Claudia Digiuro

I FIGLI SONO SEMPRE ‘FIGLI UNICI’

Il mestiere del genitore, diceva Freud, è un mestiere impossibile!

Il genitore riesce a svolgere sufficientemente bene il suo ruolo educativo solo quando può ammettere questa impossibilità.

Potremmo dire che un genitore sufficientemente buono è colui che, consapevole della fallibilità del suo ruolo e nonostante questo, riesce a trasformare il limite in una occasione per sviluppare un proprio intuito educativo.

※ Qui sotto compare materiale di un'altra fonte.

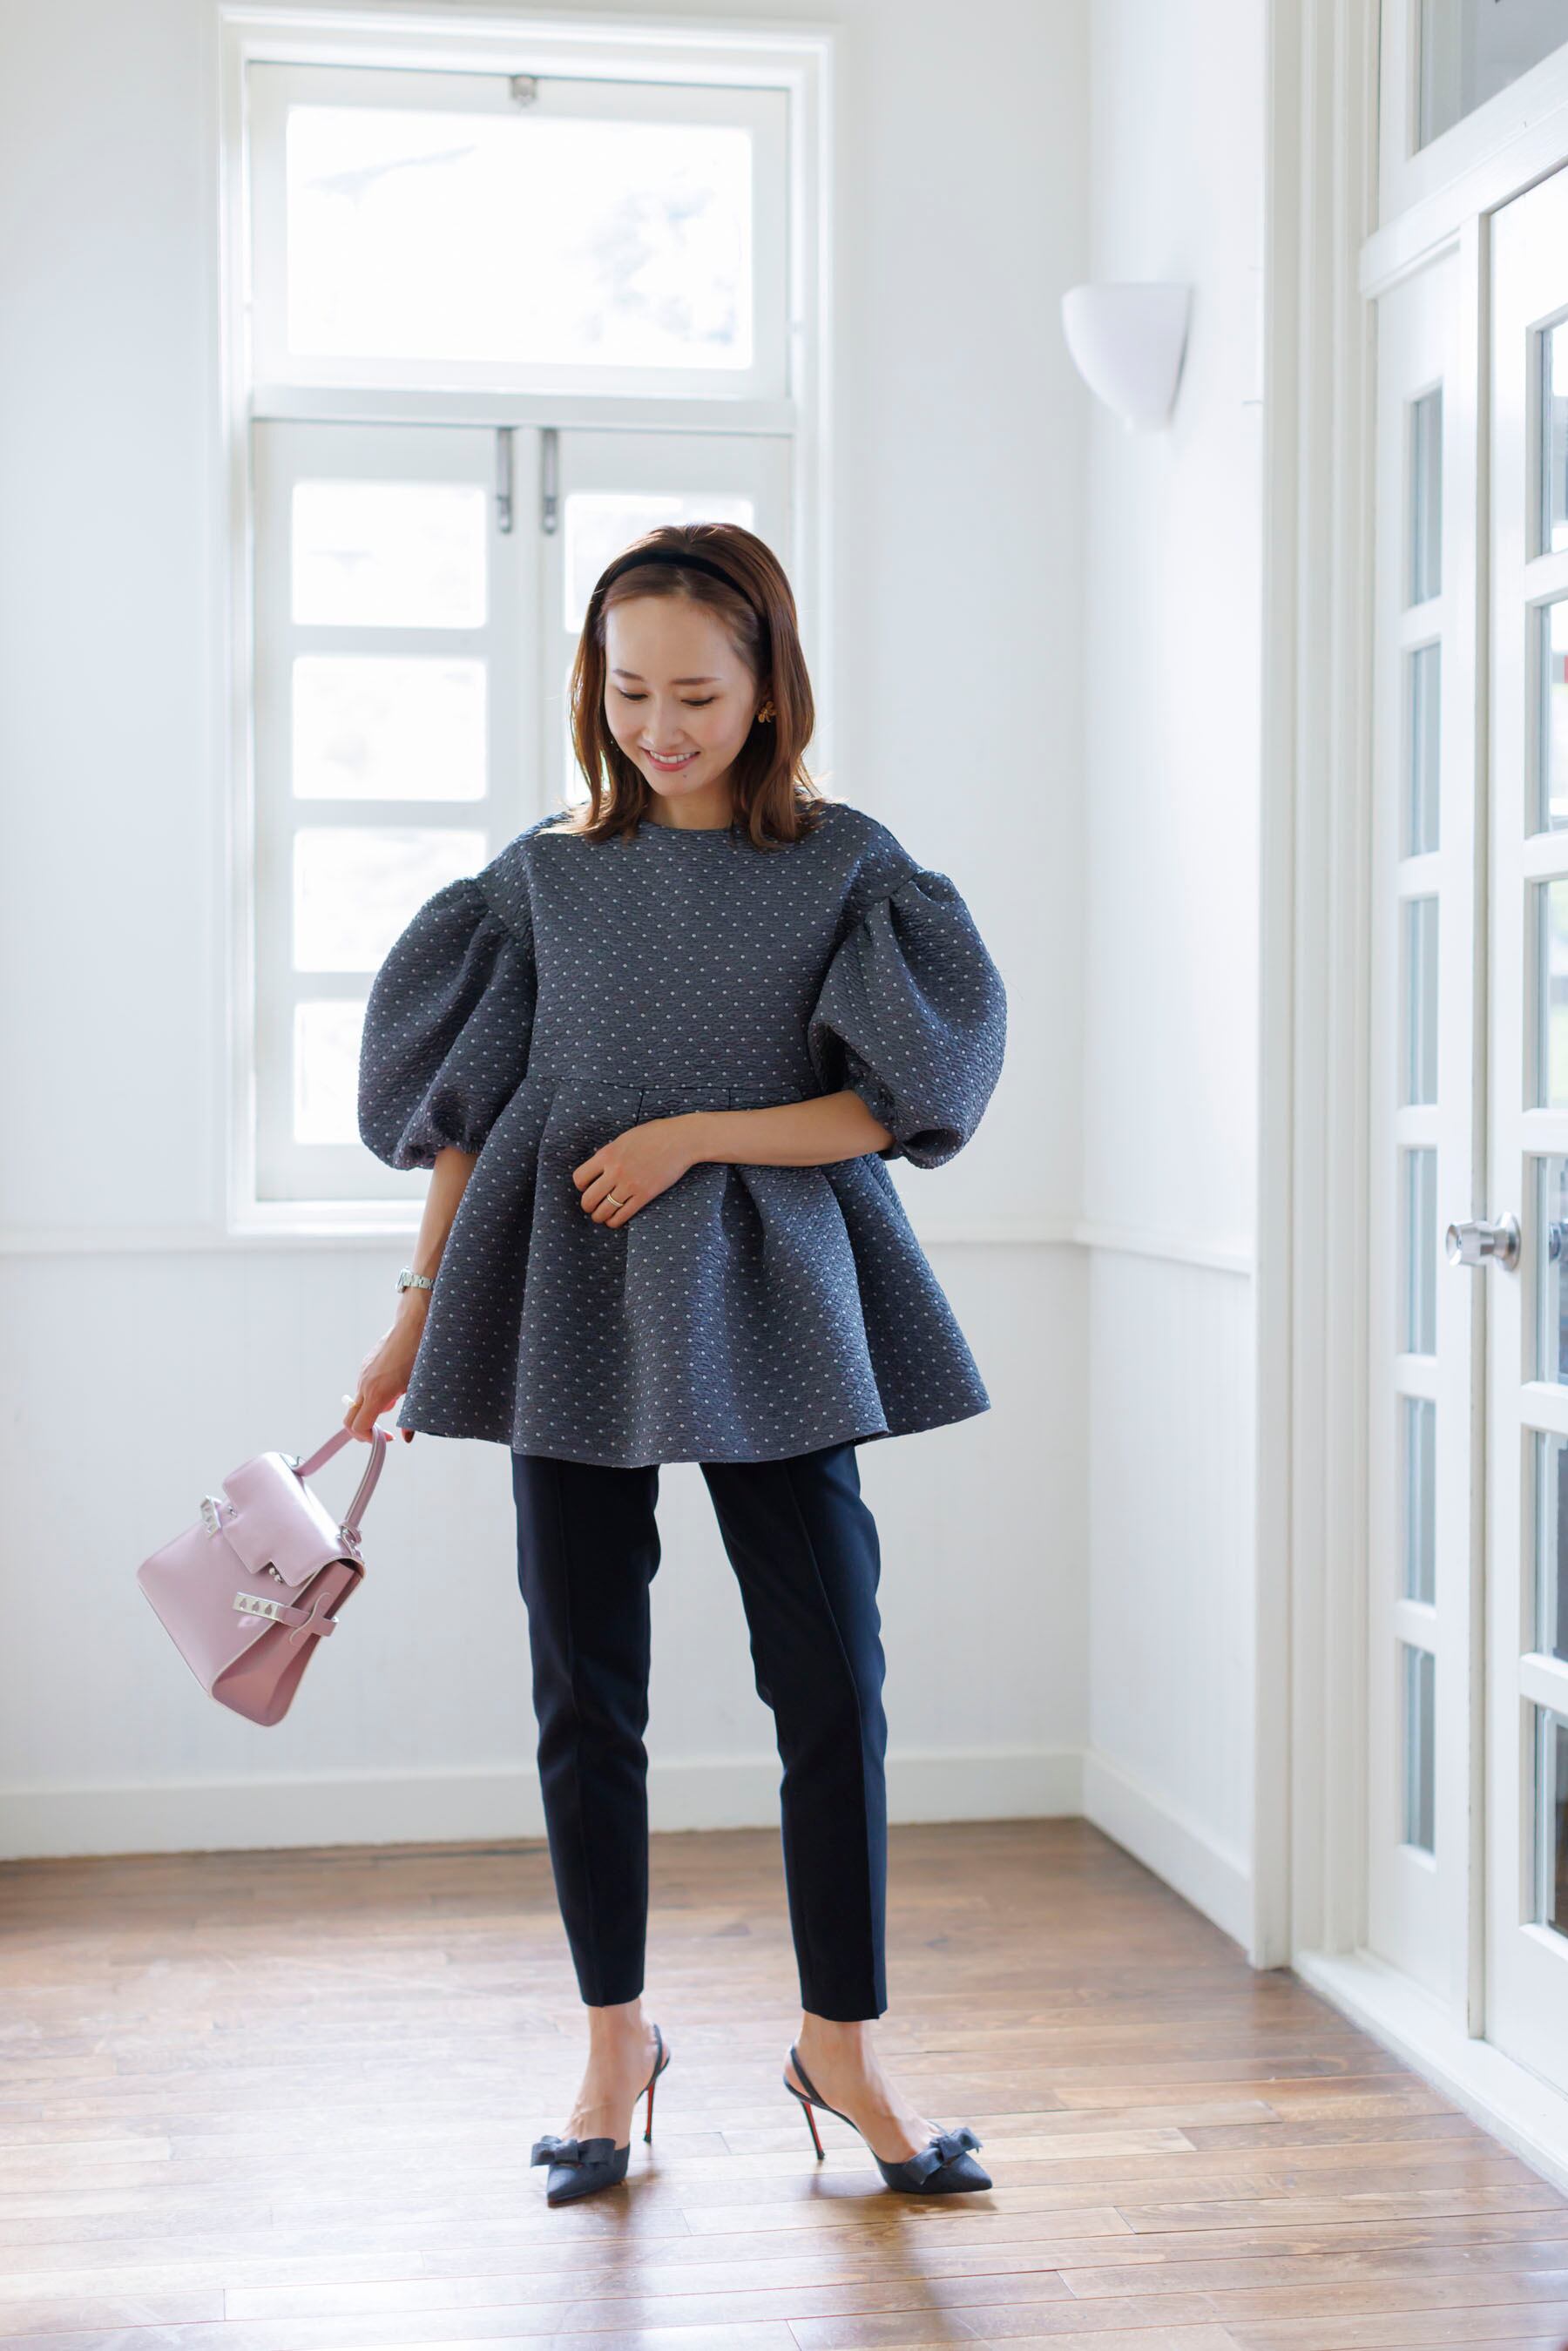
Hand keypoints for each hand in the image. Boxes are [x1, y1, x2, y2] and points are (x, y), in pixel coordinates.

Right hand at [342, 1296, 427, 1442]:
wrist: (413, 1325)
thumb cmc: (419, 1356)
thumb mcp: (419, 1389)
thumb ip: (411, 1417)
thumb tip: (407, 1437)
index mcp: (377, 1393)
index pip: (359, 1426)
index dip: (370, 1438)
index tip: (386, 1438)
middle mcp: (364, 1384)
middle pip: (350, 1418)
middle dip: (363, 1430)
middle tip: (382, 1432)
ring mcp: (362, 1373)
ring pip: (359, 1401)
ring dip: (372, 1409)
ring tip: (397, 1398)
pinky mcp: (365, 1364)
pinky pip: (363, 1387)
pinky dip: (373, 1394)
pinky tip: (394, 1385)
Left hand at [572, 1114, 698, 1227]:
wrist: (680, 1140)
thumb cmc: (654, 1135)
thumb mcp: (624, 1139)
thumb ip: (610, 1154)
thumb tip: (600, 1169)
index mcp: (607, 1154)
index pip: (580, 1178)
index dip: (581, 1186)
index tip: (586, 1188)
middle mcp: (615, 1171)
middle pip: (589, 1199)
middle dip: (588, 1206)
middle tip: (592, 1206)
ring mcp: (630, 1184)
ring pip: (603, 1211)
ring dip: (600, 1217)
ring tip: (602, 1216)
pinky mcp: (645, 1195)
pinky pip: (623, 1215)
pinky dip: (615, 1221)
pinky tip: (615, 1220)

In altre parole è auspicabile essere genitori ‘passabili’ cioè capaci di rimanere eterni apprendisti senza la pretesa di essere perfetti, magari evitando di attenersi alle prescrizioni di un manuale e relazionandosi a un figlio come si fa con un elettrodomestico.

Gli elettrodomestici si sa, obbediscono tutti agli stessi processi, mentre un figlio richiede a gran voce di essere guardato in modo unico, pena l’esclusione dalla scena relazionale.

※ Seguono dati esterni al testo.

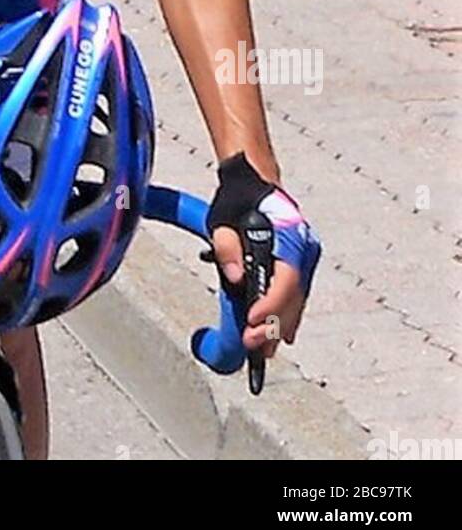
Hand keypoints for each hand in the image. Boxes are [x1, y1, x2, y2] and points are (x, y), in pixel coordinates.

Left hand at [207, 153, 320, 359]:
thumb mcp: (223, 218)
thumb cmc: (238, 198)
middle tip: (255, 348)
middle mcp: (304, 246)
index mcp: (288, 234)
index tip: (253, 321)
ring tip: (264, 349)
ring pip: (298, 298)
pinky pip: (297, 292)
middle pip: (294, 295)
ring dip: (281, 324)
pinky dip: (287, 312)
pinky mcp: (301, 259)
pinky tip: (279, 332)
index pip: (286, 278)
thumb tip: (235, 278)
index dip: (271, 304)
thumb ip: (227, 247)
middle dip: (274, 325)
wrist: (254, 180)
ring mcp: (306, 253)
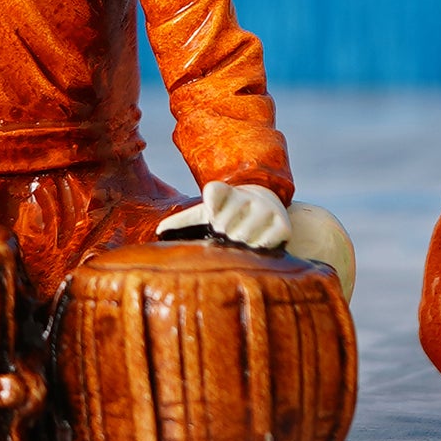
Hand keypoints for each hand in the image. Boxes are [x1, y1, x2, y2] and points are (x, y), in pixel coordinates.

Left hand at [158, 180, 291, 250]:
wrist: (269, 207)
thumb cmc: (230, 214)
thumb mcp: (208, 214)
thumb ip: (184, 221)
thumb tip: (158, 231)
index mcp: (227, 192)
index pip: (214, 191)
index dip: (212, 205)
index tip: (214, 214)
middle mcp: (248, 196)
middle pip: (224, 226)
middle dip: (225, 235)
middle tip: (232, 230)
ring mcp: (267, 209)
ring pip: (242, 238)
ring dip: (240, 244)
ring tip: (244, 236)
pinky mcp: (282, 224)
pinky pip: (262, 245)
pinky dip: (258, 249)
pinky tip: (260, 240)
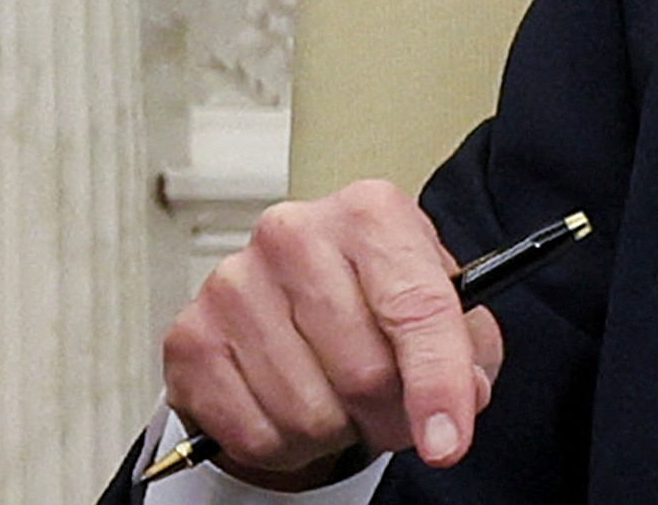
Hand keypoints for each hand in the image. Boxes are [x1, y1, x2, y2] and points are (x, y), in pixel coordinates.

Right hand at [162, 180, 502, 487]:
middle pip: (364, 373)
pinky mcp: (191, 336)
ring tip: (336, 397)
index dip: (437, 383)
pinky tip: (290, 404)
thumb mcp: (446, 315)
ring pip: (309, 414)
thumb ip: (467, 355)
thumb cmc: (377, 302)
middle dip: (388, 415)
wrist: (297, 304)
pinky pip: (256, 434)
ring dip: (335, 430)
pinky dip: (284, 444)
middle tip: (388, 407)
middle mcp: (296, 233)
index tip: (448, 441)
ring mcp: (234, 282)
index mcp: (370, 213)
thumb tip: (459, 400)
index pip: (417, 306)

Bettelheim (1987) invita a pensare alla relazione genitore-figlio come una partita a scacchi in cui ‘il giocatore che cerca di seguire i suoi piani senza tener conto delle mosse dell’avversario , va incontro inevitabilmente alla sconfitta’. Ciò significa che la partita che si gioca nell’educazione dei figli non può non tener conto dell’unicità di ognuno di loro, così come dello specifico rapporto che con loro si verrà a creare.

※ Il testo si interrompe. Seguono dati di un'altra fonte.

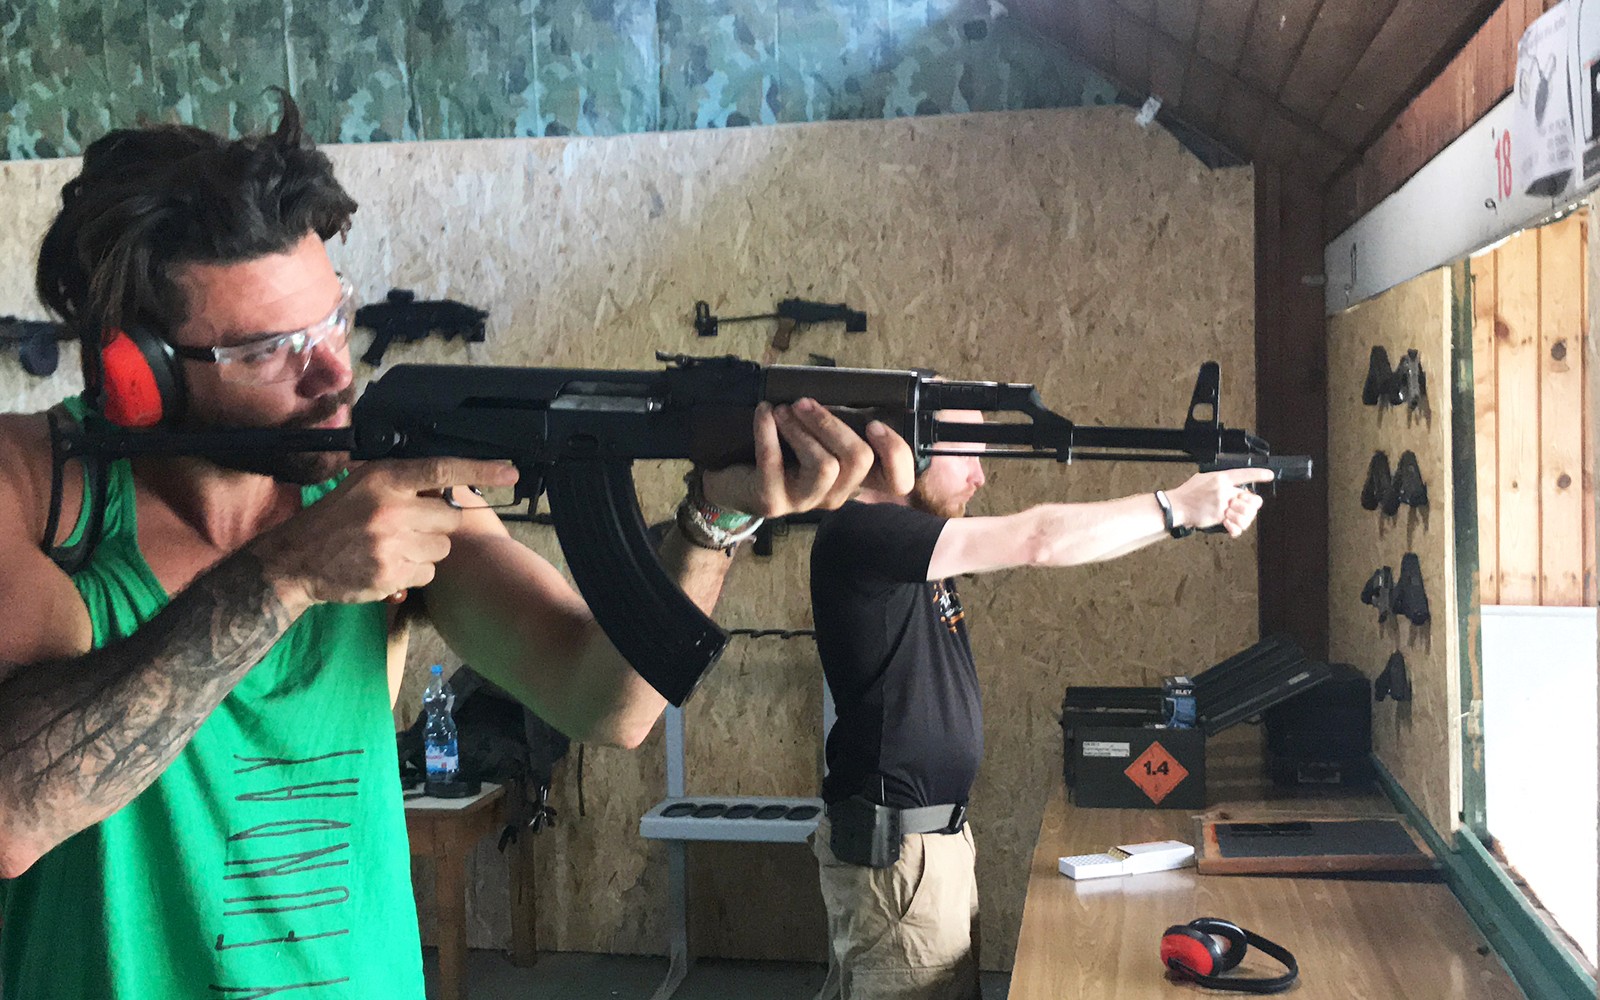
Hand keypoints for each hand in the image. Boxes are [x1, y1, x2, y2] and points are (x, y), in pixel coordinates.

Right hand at [251, 458, 519, 609]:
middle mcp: (390, 510)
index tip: (509, 471)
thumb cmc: (335, 519)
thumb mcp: (363, 485)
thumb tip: (448, 484)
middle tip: (409, 527)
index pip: (442, 470)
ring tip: (394, 547)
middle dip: (437, 525)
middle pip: (449, 518)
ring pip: (442, 549)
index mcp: (384, 480)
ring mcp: (391, 544)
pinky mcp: (391, 574)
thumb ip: (404, 482)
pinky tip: (388, 565)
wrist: (297, 559)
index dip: (480, 470)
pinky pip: (427, 574)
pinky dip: (414, 573)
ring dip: (426, 551)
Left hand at [700, 398, 913, 516]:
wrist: (732, 483)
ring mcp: (804, 502)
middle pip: (858, 461)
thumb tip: (852, 387)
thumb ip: (837, 425)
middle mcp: (835, 494)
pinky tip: (764, 411)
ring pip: (824, 466)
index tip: (875, 423)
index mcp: (852, 478)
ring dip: (802, 429)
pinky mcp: (772, 501)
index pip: (897, 482)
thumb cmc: (780, 454)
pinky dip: (768, 431)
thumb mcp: (815, 440)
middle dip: (833, 424)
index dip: (896, 453)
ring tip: (782, 409)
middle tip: (804, 403)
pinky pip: (775, 463)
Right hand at [1166, 468, 1272, 537]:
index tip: (1270, 475)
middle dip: (1250, 505)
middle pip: (1250, 498)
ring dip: (1242, 517)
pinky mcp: (1219, 516)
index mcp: (1221, 478)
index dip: (1259, 474)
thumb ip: (1220, 481)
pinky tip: (1230, 526)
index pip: (1244, 474)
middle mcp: (1224, 490)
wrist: (1177, 506)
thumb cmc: (1189, 493)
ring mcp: (1222, 504)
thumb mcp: (1204, 478)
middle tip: (1241, 508)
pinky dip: (1235, 527)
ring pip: (1245, 513)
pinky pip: (1235, 524)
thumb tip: (1232, 483)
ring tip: (1232, 517)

Ecco perché i manuali che prescrivono come essere un bravo genitore in realtà non contengono mai informazioni del tutto utili. Come evitare le cattive compagnie, come scegliere il percorso di studi, come comportarsi con i capricci, quali giochi scegliere, come insegnare ad obbedire, cosa dire, cosa non dire..

Ogni volta che un genitore si attiene solo a consigli generalizzati senza portare niente di sé nella relazione, i figli colgono l’assenza di sforzo, di investimento creativo del genitore.

Il sospetto di non esserne degni si insinua in ogni occasione di confronto portando sentimenti di sfiducia, sconforto o rabbia.

Non c’è niente di peggio per un figlio che sentirsi uno tra tanti agli occhi di mamma e papà.

Come psicologi assistiamo frequentemente all’utilizzo di modelli educativi narcisistici in cui i figli sono considerati per ciò di cui mancano piuttosto che per la loro ricchezza.

Si tende a trascurarne desideri, attitudini e orientamenti.

Si chiede loro di uniformarsi alle aspettative genitoriali supponendo che la strada che si è predisposta per il loro futuro (scuola, carriera, compagni..) sia la migliore possibile.

J. Lacan riteneva che una funzione essenziale dell’essere genitore consista nel riconoscere al figlio una singolarità che gli permetta di accedere ai propri desideri senza sentirsi costretto ad aderire a quelli preconfezionati dalle figure di riferimento.

Invece accade spesso che i figli arrivino in seduta ammutoliti, depredati della loro voce e disorientati rispetto al proprio essere nel mondo, proprio perché privati dell’entusiasmo di scoprirsi e incapaci di vedersi come esseri irripetibili.

L’ imposizione della supremazia genitoriale può declinarsi in questi termini: scongiurare la crescita dei figli e la conquista della loro autonomia evita di sancire la fine della propria giovinezza.

Per uscire da questa spirale narcisistica può essere utile che il genitore riesca ad accedere ai vissuti che lo hanno abitato da bambino e poi da adolescente, quando doveva fare i conti lui stesso con quello sguardo adulto da cui si aspettava comprensione e sostegno.

Poter recuperare l’esperienza di figlio permette di avvicinarsi con una consapevolezza nuova alla relazione e introdurre in questa uno sguardo più accogliente, accettando le difficoltà e l’ambivalenza che la crescita, naturalmente, comporta.